What the task asks> Write out every entry once more, character for character.

Input for this task>

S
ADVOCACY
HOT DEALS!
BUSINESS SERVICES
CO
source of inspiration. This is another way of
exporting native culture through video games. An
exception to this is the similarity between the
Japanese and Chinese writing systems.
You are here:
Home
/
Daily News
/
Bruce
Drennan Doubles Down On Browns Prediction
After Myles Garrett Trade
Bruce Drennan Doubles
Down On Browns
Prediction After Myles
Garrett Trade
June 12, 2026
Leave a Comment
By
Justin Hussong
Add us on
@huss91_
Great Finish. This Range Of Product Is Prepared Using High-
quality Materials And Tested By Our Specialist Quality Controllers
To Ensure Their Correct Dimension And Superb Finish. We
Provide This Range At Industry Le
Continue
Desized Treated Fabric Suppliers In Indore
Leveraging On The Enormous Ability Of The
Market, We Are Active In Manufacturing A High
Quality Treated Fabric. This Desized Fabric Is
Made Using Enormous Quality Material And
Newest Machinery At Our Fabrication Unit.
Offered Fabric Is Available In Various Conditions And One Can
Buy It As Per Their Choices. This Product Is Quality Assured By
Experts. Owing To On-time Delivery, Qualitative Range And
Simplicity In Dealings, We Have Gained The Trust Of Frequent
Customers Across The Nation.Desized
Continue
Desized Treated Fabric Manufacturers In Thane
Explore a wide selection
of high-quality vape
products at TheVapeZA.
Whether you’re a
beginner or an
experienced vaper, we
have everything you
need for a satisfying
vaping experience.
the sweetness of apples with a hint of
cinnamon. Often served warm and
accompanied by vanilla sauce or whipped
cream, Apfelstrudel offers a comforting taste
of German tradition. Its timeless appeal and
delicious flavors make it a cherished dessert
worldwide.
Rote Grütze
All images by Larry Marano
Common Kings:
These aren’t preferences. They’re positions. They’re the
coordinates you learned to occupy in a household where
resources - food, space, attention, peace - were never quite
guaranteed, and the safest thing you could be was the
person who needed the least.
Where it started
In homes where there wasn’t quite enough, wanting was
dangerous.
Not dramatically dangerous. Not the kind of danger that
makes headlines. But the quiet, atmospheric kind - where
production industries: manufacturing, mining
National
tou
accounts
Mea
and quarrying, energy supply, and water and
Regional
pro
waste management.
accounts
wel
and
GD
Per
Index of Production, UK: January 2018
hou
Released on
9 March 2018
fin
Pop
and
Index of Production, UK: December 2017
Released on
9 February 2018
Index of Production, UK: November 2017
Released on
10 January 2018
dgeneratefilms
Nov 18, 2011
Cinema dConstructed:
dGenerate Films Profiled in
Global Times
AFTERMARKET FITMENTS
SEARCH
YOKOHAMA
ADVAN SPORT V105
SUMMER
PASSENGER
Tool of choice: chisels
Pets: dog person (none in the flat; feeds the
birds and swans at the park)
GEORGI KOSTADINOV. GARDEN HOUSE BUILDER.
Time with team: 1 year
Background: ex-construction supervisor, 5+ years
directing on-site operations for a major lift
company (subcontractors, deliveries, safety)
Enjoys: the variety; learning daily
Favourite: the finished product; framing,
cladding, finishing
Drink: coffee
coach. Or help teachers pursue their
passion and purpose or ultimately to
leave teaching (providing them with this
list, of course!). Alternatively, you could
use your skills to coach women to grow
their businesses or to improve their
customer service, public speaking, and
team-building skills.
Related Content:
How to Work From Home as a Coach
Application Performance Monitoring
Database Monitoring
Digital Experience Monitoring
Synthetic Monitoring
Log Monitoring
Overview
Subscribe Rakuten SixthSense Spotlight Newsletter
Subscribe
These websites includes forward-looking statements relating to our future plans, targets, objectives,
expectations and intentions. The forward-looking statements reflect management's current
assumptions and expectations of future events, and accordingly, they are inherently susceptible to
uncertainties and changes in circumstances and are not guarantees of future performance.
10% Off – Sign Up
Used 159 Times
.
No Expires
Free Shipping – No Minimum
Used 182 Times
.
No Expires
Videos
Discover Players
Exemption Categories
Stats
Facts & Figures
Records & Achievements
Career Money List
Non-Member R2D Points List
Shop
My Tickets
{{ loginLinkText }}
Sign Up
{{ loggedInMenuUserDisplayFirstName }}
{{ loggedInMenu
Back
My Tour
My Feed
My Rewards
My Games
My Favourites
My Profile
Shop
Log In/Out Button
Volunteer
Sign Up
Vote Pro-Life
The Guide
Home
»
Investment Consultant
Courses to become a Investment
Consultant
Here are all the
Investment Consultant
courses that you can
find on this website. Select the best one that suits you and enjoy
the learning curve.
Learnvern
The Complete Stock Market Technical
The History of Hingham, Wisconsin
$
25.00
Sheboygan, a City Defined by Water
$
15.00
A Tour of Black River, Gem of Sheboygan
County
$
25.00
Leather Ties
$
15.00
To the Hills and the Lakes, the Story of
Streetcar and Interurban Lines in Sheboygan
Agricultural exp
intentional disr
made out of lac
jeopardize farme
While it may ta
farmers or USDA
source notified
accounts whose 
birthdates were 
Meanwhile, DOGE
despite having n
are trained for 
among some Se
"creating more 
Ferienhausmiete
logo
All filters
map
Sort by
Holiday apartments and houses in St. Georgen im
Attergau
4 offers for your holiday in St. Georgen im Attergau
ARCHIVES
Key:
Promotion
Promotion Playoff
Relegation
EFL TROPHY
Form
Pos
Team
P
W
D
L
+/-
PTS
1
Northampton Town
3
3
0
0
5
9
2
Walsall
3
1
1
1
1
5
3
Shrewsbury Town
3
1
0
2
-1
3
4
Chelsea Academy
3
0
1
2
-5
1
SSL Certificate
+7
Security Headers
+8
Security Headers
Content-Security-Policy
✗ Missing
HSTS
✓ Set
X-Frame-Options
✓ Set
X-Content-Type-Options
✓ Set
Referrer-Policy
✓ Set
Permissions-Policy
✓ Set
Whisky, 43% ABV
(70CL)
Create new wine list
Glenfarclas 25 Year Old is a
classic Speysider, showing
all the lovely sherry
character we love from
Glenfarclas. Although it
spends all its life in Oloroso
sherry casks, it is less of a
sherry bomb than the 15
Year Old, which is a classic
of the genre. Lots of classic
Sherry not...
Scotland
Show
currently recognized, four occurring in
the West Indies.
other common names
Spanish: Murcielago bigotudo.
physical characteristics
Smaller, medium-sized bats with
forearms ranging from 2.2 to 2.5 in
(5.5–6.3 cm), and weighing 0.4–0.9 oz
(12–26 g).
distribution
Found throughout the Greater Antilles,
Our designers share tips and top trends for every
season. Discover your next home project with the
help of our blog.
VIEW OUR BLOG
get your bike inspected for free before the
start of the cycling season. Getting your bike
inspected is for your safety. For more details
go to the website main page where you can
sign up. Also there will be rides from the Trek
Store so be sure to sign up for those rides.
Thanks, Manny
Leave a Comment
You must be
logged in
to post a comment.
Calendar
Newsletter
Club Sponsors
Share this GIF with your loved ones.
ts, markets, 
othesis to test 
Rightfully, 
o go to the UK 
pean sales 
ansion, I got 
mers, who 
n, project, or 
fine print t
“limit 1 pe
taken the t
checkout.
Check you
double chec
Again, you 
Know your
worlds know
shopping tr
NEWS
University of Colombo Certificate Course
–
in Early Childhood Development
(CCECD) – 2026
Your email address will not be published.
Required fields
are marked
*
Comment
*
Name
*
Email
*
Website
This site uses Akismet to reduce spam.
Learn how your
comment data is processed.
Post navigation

Written answer>
S
ADVOCACY
HOT DEALS!
BUSINESS SERVICES
CO
source of inspiration. This is another way of
exporting native culture through video games. An
exception to this is the similarity between the
Japanese and Chinese writing systems.
You are here:
Home
/
Daily News
/
Bruce
Drennan Doubles Down On Browns Prediction
After Myles Garrett Trade
Bruce Drennan Doubles
Down On Browns
Prediction After Myles
Garrett Trade
June 12, 2026
Leave a Comment
By
Justin Hussong
Add us on
@huss91_
Great Finish. This Range Of Product Is Prepared Using High-
quality Materials And Tested By Our Specialist Quality Controllers
To Ensure Their Correct Dimension And Superb Finish. We
Provide This Range At Industry Le
Continue
Desized Treated Fabric Suppliers In Indore
Leveraging On The Enormous Ability Of The
Market, We Are Active In Manufacturing A High
Quality Treated Fabric. This Desized Fabric Is
Made Using Enormous Quality Material And
Newest Machinery At Our Fabrication Unit.
Offered Fabric Is Available In Various Conditions And One Can
Buy It As Per Their Choices. This Product Is Quality Assured By
Experts. Owing To On-time Delivery, Qualitative Range And
Simplicity In Dealings, We Have Gained The Trust Of Frequent
Customers Across The Nation.Desized
Continue
Desized Treated Fabric Manufacturers In Thane
Explore a wide selection
of high-quality vape
products at TheVapeZA.
Whether you’re a
beginner or an
experienced vaper, we
have everything you
need for a satisfying
vaping experience.
the sweetness of apples with a hint of
cinnamon. Often served warm and
accompanied by vanilla sauce or whipped
cream, Apfelstrudel offers a comforting taste
of German tradition. Its timeless appeal and
delicious flavors make it a cherished dessert
worldwide.
Rote Grütze
All images by Larry Marano
Common Kings:
These aren’t preferences. They’re positions. They’re the
coordinates you learned to occupy in a household where
resources - food, space, attention, peace - were never quite
guaranteed, and the safest thing you could be was the
person who needed the least.
Where it started
In homes where there wasn’t quite enough, wanting was
dangerous.
Not dramatically dangerous. Not the kind of danger that
makes headlines. But the quiet, atmospheric kind - where
production industries: manufacturing, mining
National
tou
accounts
Mea
and quarrying, energy supply, and water and
Regional
pro
waste management.
accounts
wel
and
GD
Per
Index of Production, UK: January 2018
hou
Released on
9 March 2018
fin
Pop
and
Index of Production, UK: December 2017
Released on
9 February 2018
Index of Production, UK: November 2017
Released on
10 January 2018
dgeneratefilms
Nov 18, 2011
Cinema dConstructed:
dGenerate Films Profiled in
Global Times
AFTERMARKET FITMENTS
SEARCH
YOKOHAMA
ADVAN SPORT V105
SUMMER
PASSENGER
Tool of choice: chisels
Pets: dog person (none in the flat; feeds the
birds and swans at the park)
GEORGI KOSTADINOV. GARDEN HOUSE BUILDER.
Time with team: 1 year
Background: ex-construction supervisor, 5+ years
directing on-site operations for a major lift
company (subcontractors, deliveries, safety)
Enjoys: the variety; learning daily
Favourite: the finished product; framing,
cladding, finishing
Drink: coffee
coach. Or help teachers pursue their
passion and purpose or ultimately to
leave teaching (providing them with this
list, of course!). Alternatively, you could
use your skills to coach women to grow
their businesses or to improve their
customer service, public speaking, and
team-building skills.
Related Content:
How to Work From Home as a Coach
Application Performance Monitoring
Database Monitoring
Digital Experience Monitoring
Synthetic Monitoring
Log Monitoring
Overview
Subscribe Rakuten SixthSense Spotlight Newsletter
Subscribe
These websites includes forward-looking statements relating to our future plans, targets, objectives,
expectations and intentions. The forward-looking statements reflect management's current
assumptions and expectations of future events, and accordingly, they are inherently susceptible to
uncertainties and changes in circumstances and are not guarantees of future performance.
10% Off – Sign Up
Used 159 Times
.
No Expires
Free Shipping – No Minimum
Used 182 Times
.
No Expires
Videos
Discover Players
Exemption Categories
Stats
Facts & Figures
Records & Achievements
Career Money List
Non-Member R2D Points List
Shop
My Tickets
{{ loginLinkText }}
Sign Up
{{ loggedInMenuUserDisplayFirstName }}
{{ loggedInMenu
Back
My Tour
My Feed
My Rewards
My Games
My Favourites
My Profile
Shop
Log In/Out Button
Volunteer
Sign Up
Vote Pro-Life
The Guide
Home
»
Investment Consultant
Courses to become a Investment
Consultant
Here are all the
Investment Consultant
courses that you can
find on this website. Select the best one that suits you and enjoy
the learning curve.
Learnvern
The Complete Stock Market Technical
The History of Hingham, Wisconsin
$
25.00
Sheboygan, a City Defined by Water
$
15.00
A Tour of Black River, Gem of Sheboygan
County
$
25.00
Leather Ties
$
15.00
To the Hills and the Lakes, the Story of
Streetcar and Interurban Lines in Sheboygan
Agricultural exp
intentional disr
made out of lac
jeopardize farme
While it may ta
farmers or USDA
source notified
accounts whose 
birthdates were 
Meanwhile, DOGE
despite having n
are trained for 
among some Se
"creating more 
Ferienhausmiete
logo
All filters
map
Sort by
Holiday apartments and houses in St. Georgen im
Attergau
4 offers for your holiday in St. Georgen im Attergau
ARCHIVES
Key:
Promotion
Promotion Playoff
Relegation
EFL TROPHY
Form
Pos
Team
P
W
D
L
+/-
PTS
1
Northampton Town
3
3
0
0
5
9
2
Walsall
3
1
1
1
1
5
3
Shrewsbury Town
3
1
0
2
-1
3
4
Chelsea Academy
3
0
1
2
-5
1
SSL Certificate
+7
Security Headers
+8
Security Headers
Content-Security-Policy
✗ Missing
HSTS
✓ Set
X-Frame-Options
✓ Set
X-Content-Type-Options
✓ Set
Referrer-Policy
✓ Set
Permissions-Policy
✓ Set
Whisky, 43% ABV
(70CL)
Create new wine list
Glenfarclas 25 Year Old is a
classic Speysider, showing
all the lovely sherry
character we love from
Glenfarclas. Although it
spends all its life in Oloroso
sherry casks, it is less of a
sherry bomb than the 15
Year Old, which is a classic
of the genre. Lots of classic
Sherry not...
Scotland
Show
currently recognized, four occurring in
the West Indies.
other common names
Spanish: Murcielago bigotudo.
physical characteristics
Smaller, medium-sized bats with
forearms ranging from 2.2 to 2.5 in
(5.5–6.3 cm), and weighing 0.4–0.9 oz
(12–26 g).
distribution
Found throughout the Greater Antilles,
Our designers share tips and top trends for every
season. Discover your next home project with the
help of our blog.
VIEW OUR BLOG
get your bike inspected for free before the
start of the cycling season. Getting your bike
inspected is for your safety. For more details
go to the website main page where you can
sign up. Also there will be rides from the Trek
Store so be sure to sign up for those rides.
Thanks, Manny
Leave a Comment
You must be
logged in
to post a comment.
Calendar
Newsletter
Club Sponsors
Share this GIF with your loved ones.
ts, markets, 
othesis to test 
Rightfully, 
o go to the UK 
pean sales 
ansion, I got 
mers, who 
n, project, or 
fine print t
“limit 1 pe
taken the t
checkout.
Check you
double chec
Again, you 
Know your
worlds know
shopping tr
NEWS
University of Colombo Certificate Course
–
in Early Childhood Development
(CCECD) – 2026
Your email address will not be published.
Required fields
are marked
*
Comment
*
Name
*
Email
*
Website
This site uses Akismet to reduce spam.
Learn how your
comment data is processed.
Post navigation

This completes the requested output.